TASK GOAL:
Find "right eye: (609, 757)" and "right shoulder: (1009, 1042)" in the records below. Copy the lines holding them and every line between, exactly, and no others.

---+---

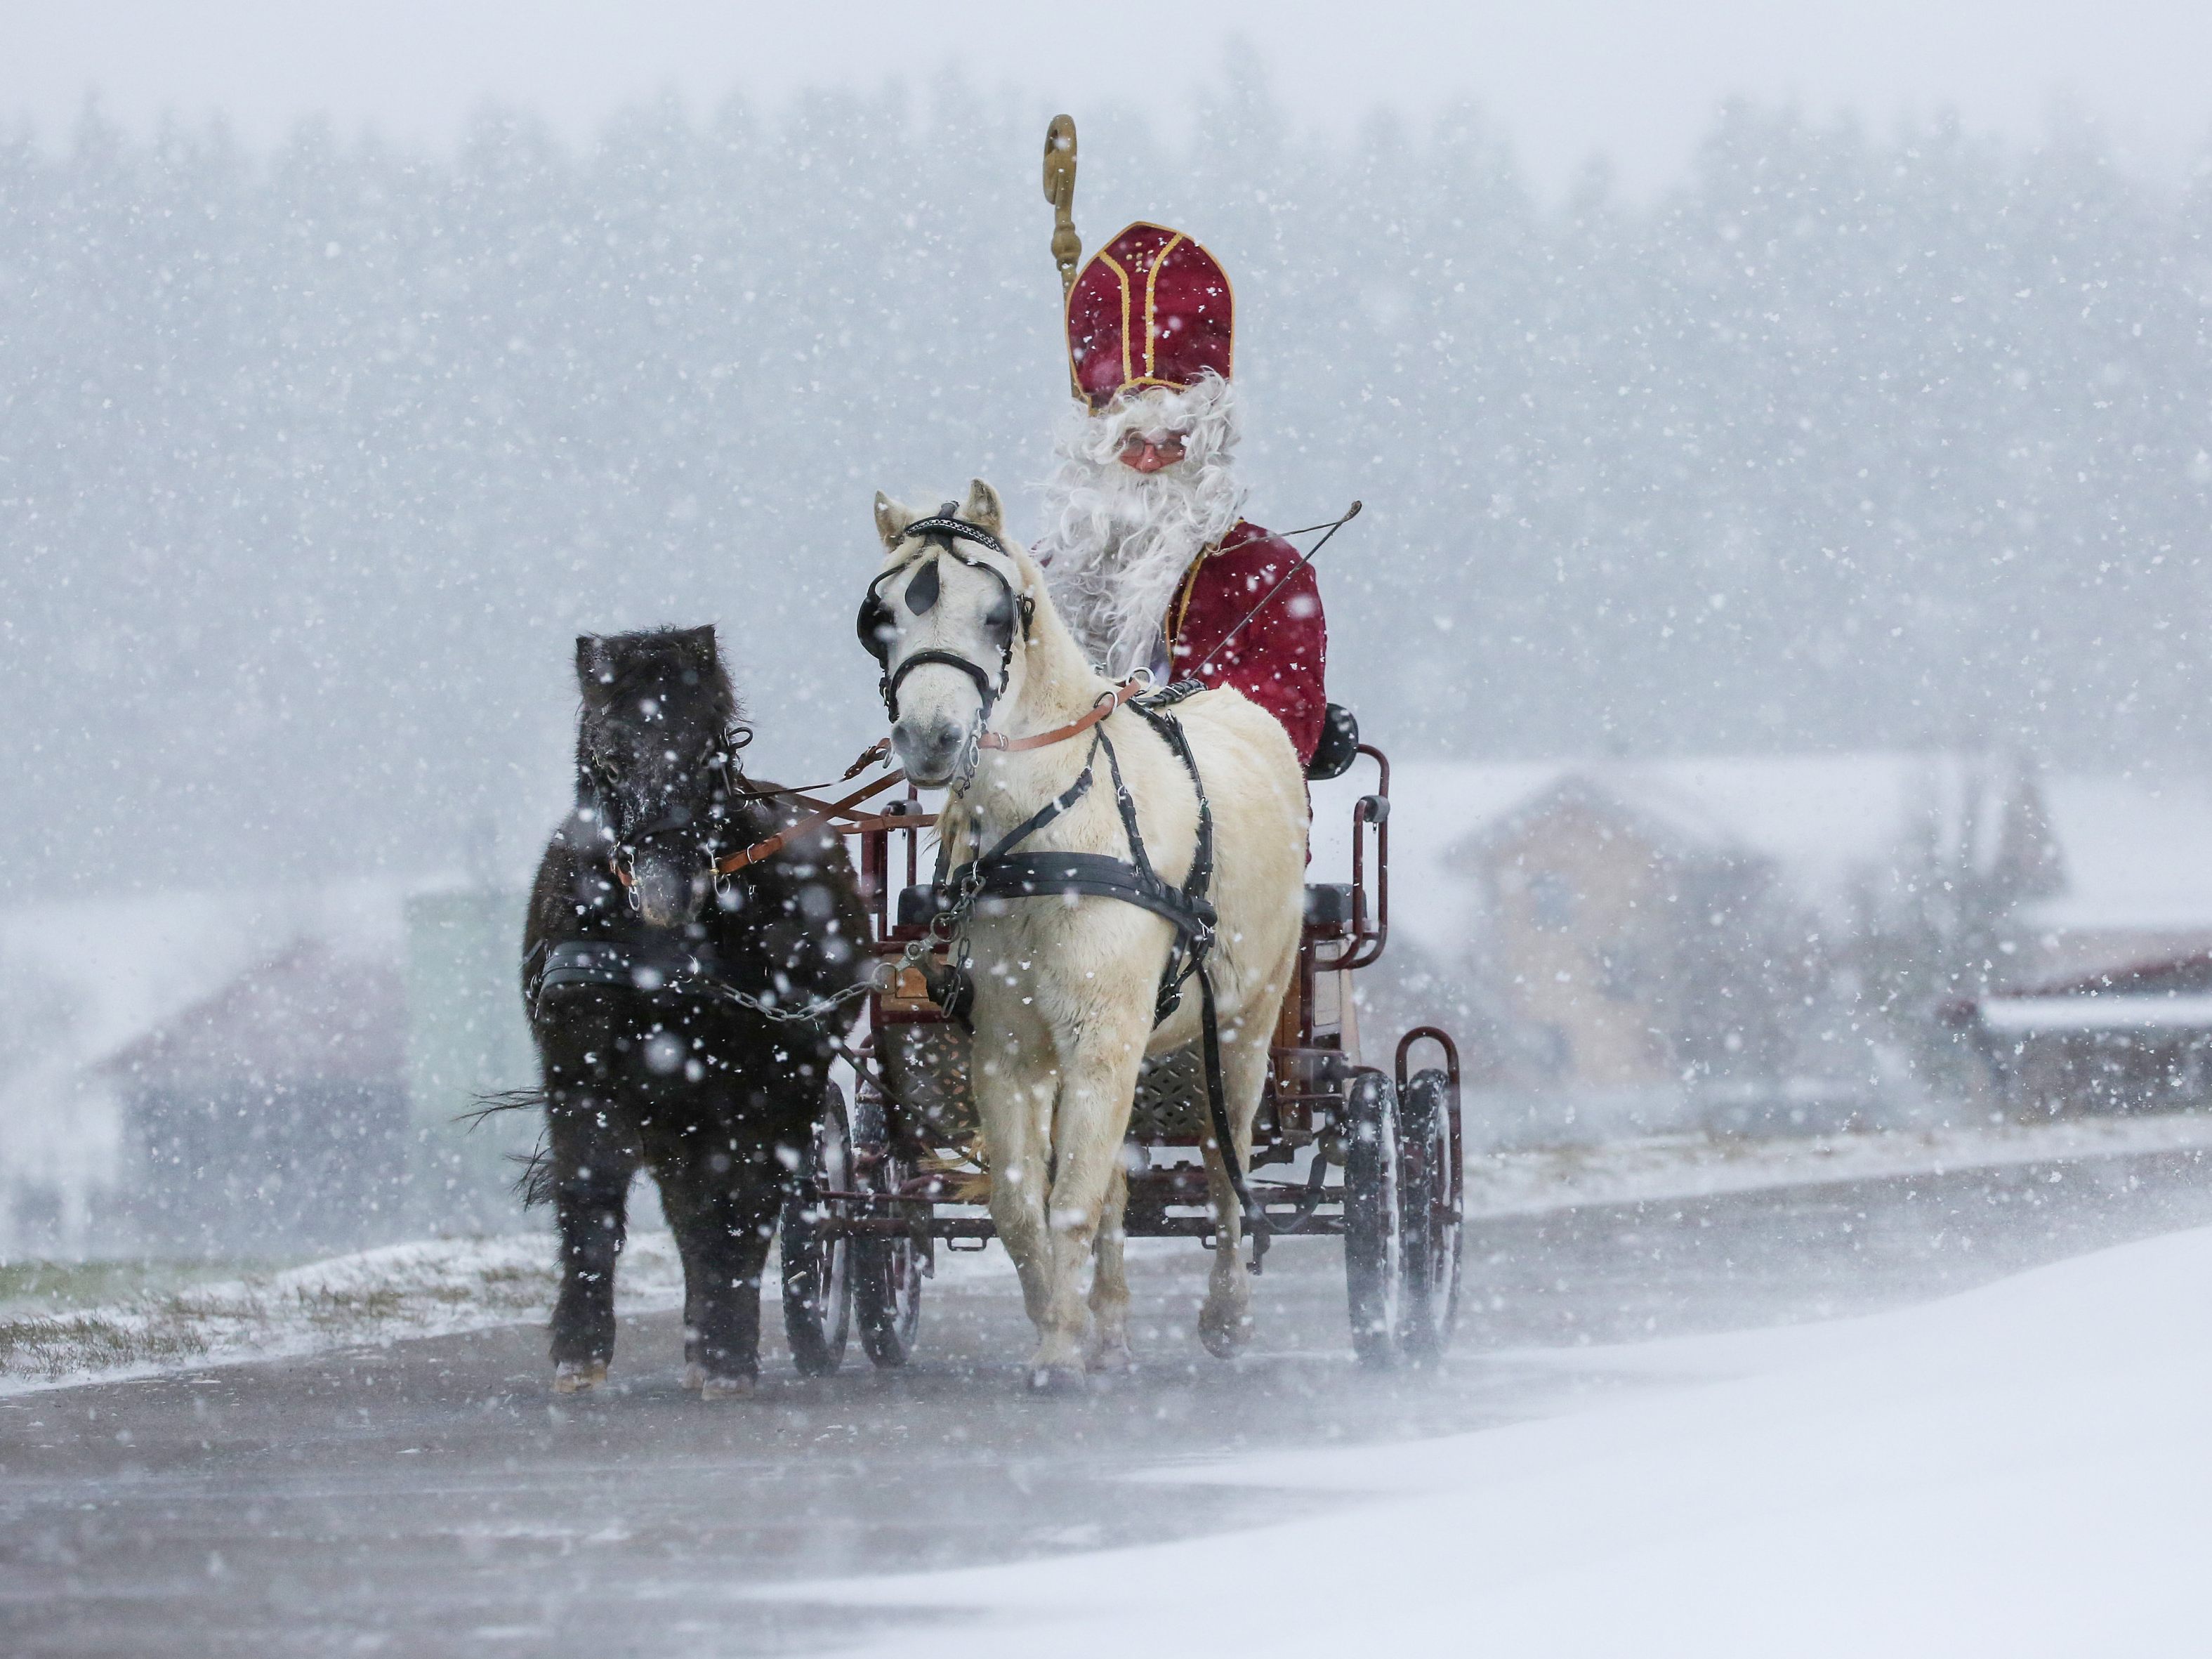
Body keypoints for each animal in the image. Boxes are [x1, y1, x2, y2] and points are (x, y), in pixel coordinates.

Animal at [522, 624, 867, 1406]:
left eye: (709, 748)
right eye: (609, 757)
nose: (665, 891)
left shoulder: (760, 1088)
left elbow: (743, 1211)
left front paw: (729, 1354)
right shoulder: (581, 1076)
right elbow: (590, 1197)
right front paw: (579, 1352)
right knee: (690, 1211)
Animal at [862, 478, 1309, 1389]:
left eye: (998, 613)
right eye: (879, 615)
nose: (930, 739)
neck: (1049, 831)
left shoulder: (1102, 1030)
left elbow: (1071, 1198)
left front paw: (1061, 1352)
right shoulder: (1009, 1042)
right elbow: (1023, 1201)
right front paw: (1060, 1326)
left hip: (1246, 1022)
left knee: (1226, 1161)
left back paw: (1226, 1314)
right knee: (1114, 1182)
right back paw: (1109, 1327)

---+---

EXERCISE RESULT:
right eye: (609, 757)
nose: (665, 891)
left shoulder: (760, 1088)
left elbow: (743, 1211)
left front paw: (729, 1354)
right shoulder: (581, 1076)
right elbow: (590, 1197)
right front paw: (579, 1352)
right knee: (690, 1211)
Animal at [862, 478, 1309, 1389]:
left eye: (998, 613)
right eye: (879, 615)
nose: (930, 739)
neck: (1049, 831)
left shoulder: (1102, 1030)
left elbow: (1071, 1198)
left front paw: (1061, 1352)
right shoulder: (1009, 1042)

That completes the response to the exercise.